Sql-server – What options are there for rebuilds of indexes on large tables for a data warehouse

data-warehouseindexsql-server-2008-r2standard-edition

I have a bulk loading process that loads millions of records into a few fact tables within a warehouse. Those tables are primarily clustered on time. The non-clustered indexes are in place for how the data is used to speed up performance.

I typically drop some of the non-clustered indexes to both speed up inserts and to reduce index fragmentation after large data loads. However, this process of dropping and rebuilding is causing a huge amount of time as the data grows.

Example: One table took 2 hours to apply a new non-clustered index on 100m+ rows.

Likewise, if I leave the non-clustered indexes in place, they will increase the inserts 3x to 10x in some cases that force your hand to drop and rebuild.

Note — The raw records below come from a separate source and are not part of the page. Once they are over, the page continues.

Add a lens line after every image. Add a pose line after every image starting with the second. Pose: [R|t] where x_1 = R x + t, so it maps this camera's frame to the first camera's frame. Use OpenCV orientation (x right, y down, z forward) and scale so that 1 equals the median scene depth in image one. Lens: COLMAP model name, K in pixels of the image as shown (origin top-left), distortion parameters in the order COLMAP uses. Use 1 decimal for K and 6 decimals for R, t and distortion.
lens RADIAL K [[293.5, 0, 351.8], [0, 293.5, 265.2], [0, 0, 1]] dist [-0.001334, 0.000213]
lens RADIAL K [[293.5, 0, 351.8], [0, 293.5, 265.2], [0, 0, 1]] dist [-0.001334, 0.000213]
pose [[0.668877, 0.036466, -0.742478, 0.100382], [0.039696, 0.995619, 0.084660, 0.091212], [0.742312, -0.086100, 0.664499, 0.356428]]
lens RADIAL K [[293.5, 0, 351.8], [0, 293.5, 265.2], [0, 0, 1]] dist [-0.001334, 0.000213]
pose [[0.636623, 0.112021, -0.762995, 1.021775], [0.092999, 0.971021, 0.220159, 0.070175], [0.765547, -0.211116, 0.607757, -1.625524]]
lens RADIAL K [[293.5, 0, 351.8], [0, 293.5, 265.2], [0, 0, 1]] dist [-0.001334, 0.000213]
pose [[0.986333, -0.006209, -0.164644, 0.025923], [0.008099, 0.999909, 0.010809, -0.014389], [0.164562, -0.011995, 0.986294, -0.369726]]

While it's awesome to drop and rebuild indexes, they don't really pan out that well as data grows in those tables. What options are available to me? Should I bulk up the server with more memory (currently 32GB) and cpu (4 vCPU)? Should I rethink my indexes? Should I find a balance of keeping some indexes on for reorganization versus dropping and rebuilding?

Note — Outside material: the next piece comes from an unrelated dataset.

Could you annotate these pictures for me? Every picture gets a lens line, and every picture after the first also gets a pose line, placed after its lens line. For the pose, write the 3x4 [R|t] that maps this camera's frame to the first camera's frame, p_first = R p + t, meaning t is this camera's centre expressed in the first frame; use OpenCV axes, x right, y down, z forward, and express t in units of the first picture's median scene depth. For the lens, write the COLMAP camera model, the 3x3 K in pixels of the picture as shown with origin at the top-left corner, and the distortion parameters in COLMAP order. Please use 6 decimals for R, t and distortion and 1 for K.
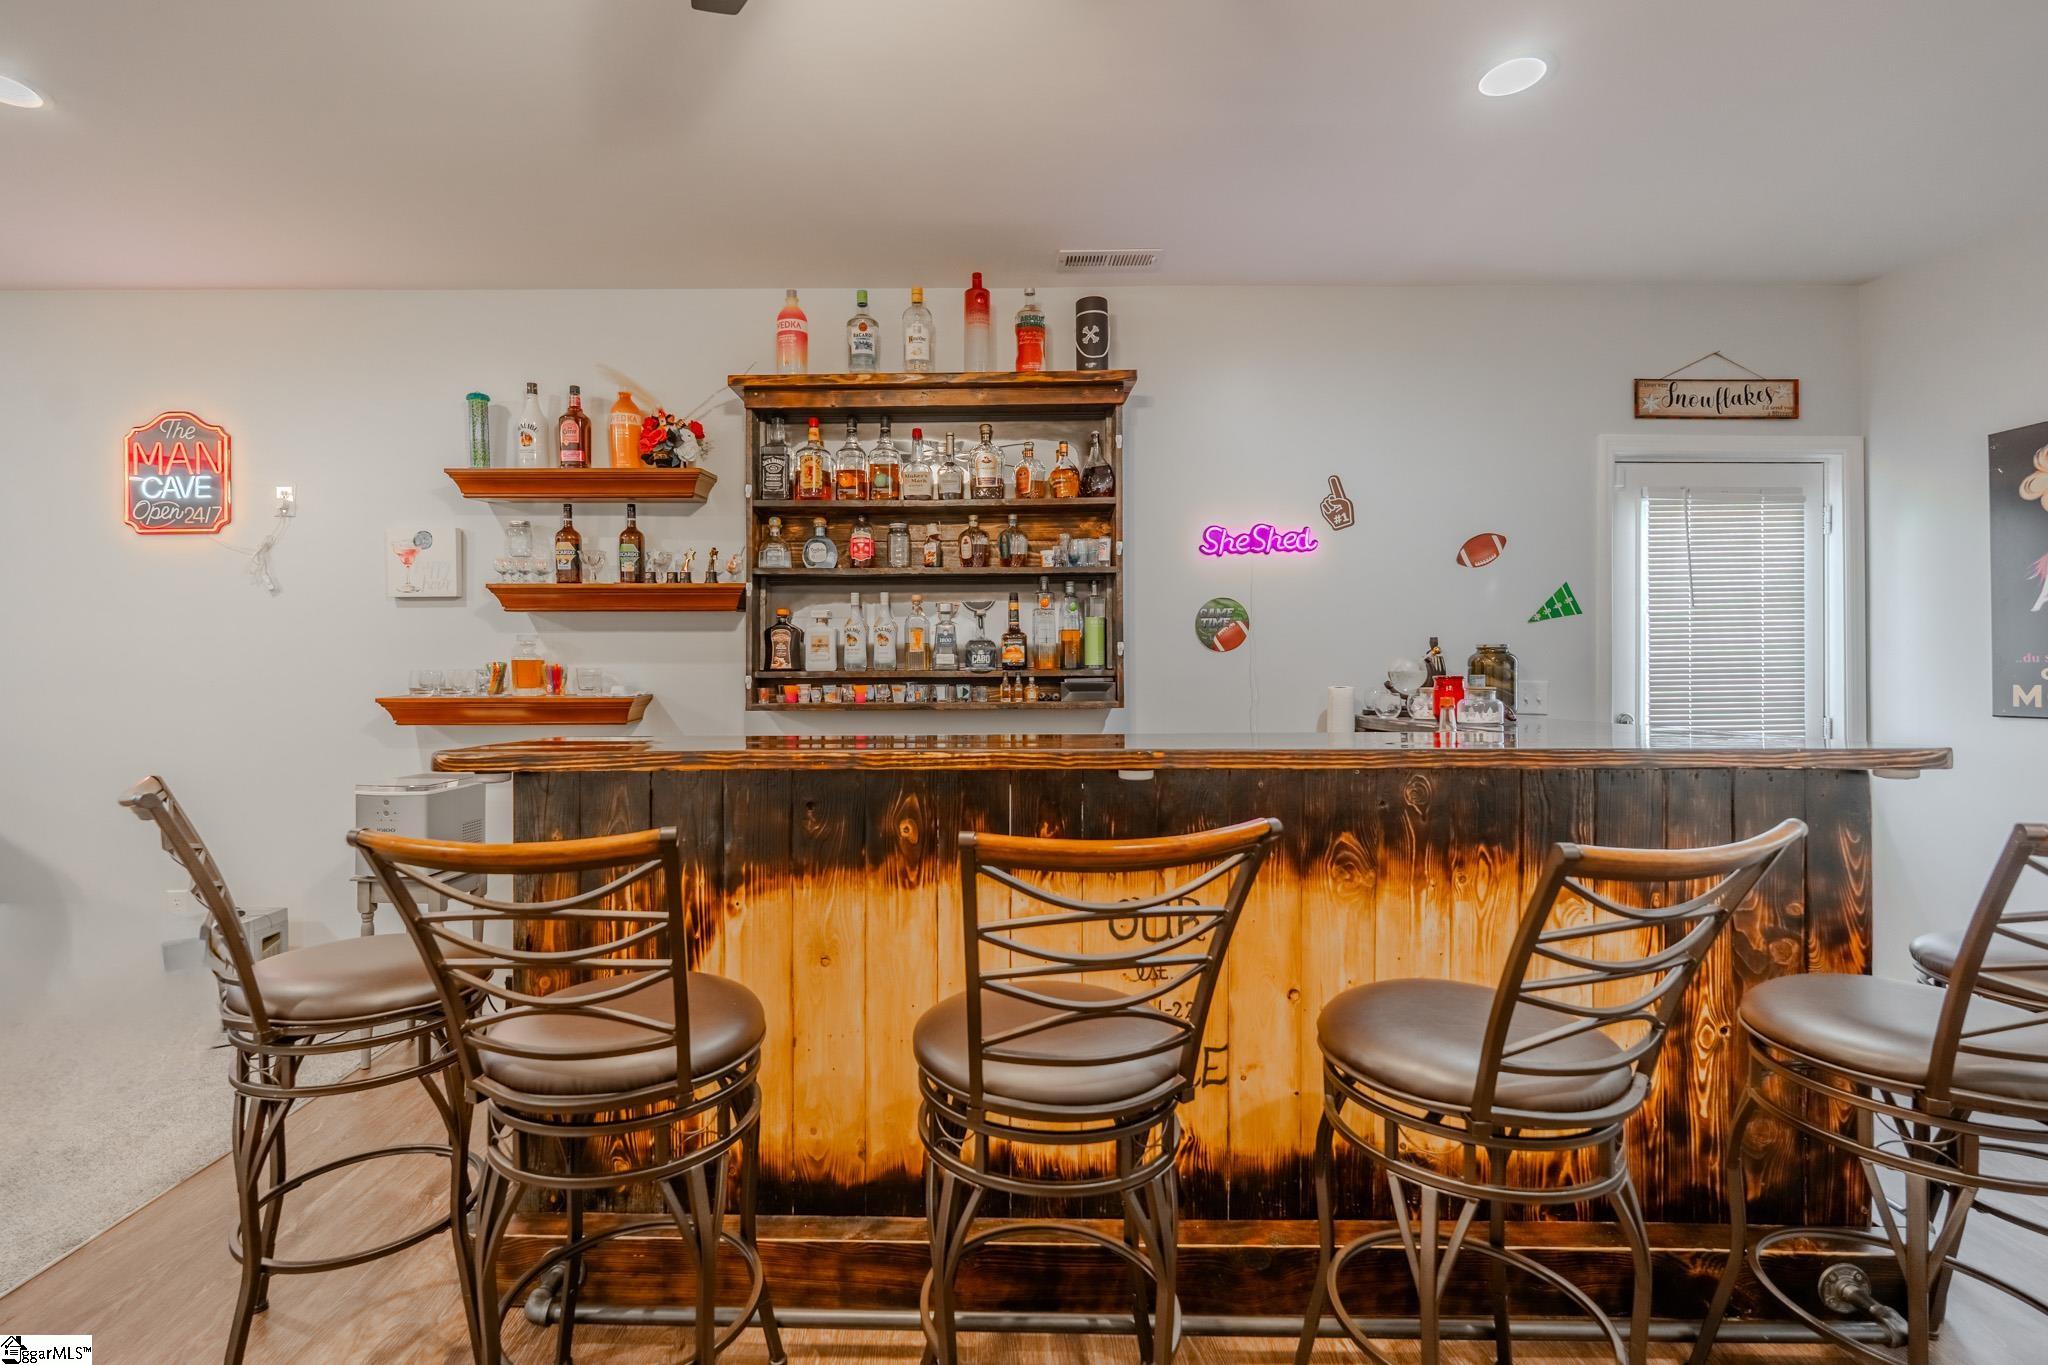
lens RADIAL K [[907.1, 0, 959.5], [0, 907.1, 679.7], [0, 0, 1]] dist [-0.004681, -0.000837]
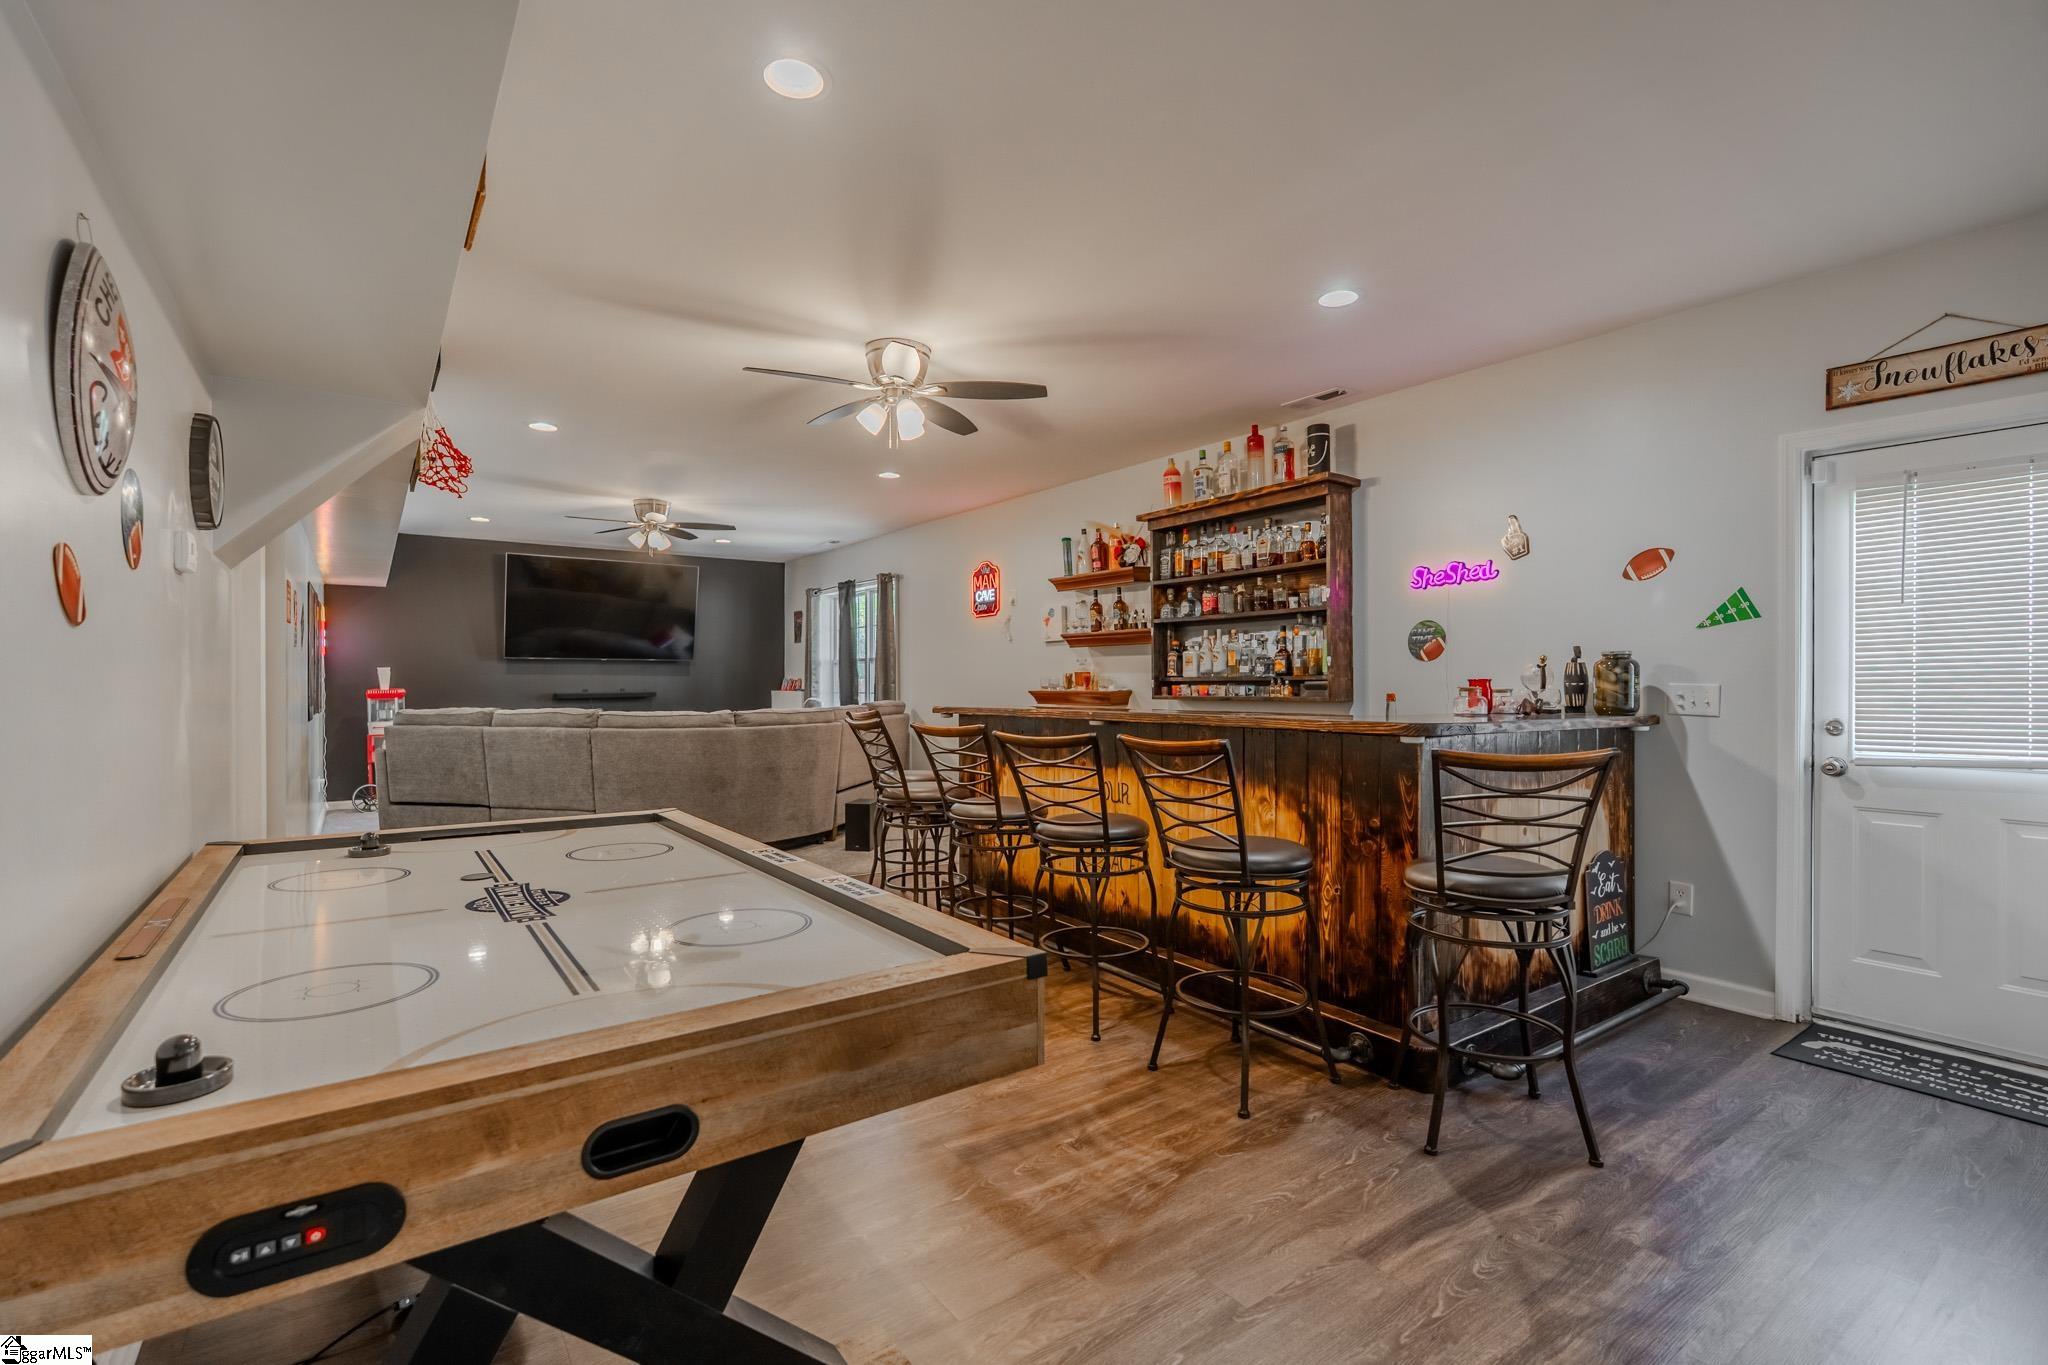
lens RADIAL K [[907.1, 0, 1026.5], [0, 907.1, 682.8], [0, 0, 1]] dist [-0.004681, -0.000837]
pose [[0.596547, 0.001105, -0.802577, 1.012109], [-0.003879, 0.999991, -0.001507, 0.004626], [0.802569, 0.004012, 0.596546, -0.253834]]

(Note: I don't have enterprise edition.)

I'm thinking my only option is enterprise edition with table partitioning where I can rebuild indexes per partition as opposed to the whole table.

Best Answer

At 4 vCPU you're on the smallest Enterprise Edition, so your cost isn't prohibitive. You will need to keep up to date with the Software Assurance if you want HA on your VM.

I would recommend adding memory to this (assuming its available in the hypervisor) and taking this VM to the maximum that edition of SQL can support (64GB for 2008 R2). That's probably your lowest cost option.

If that doesn't give what you want / need then realistically you are looking at Enterprise Edition and table partitioning to manage the data which isn't being manipulated by the ETL.

If the majority of the data isn't being changed, and it just gets reloaded time after time, then that needs to change as its not going to be sustainable. Only load the data which needs to be reloaded.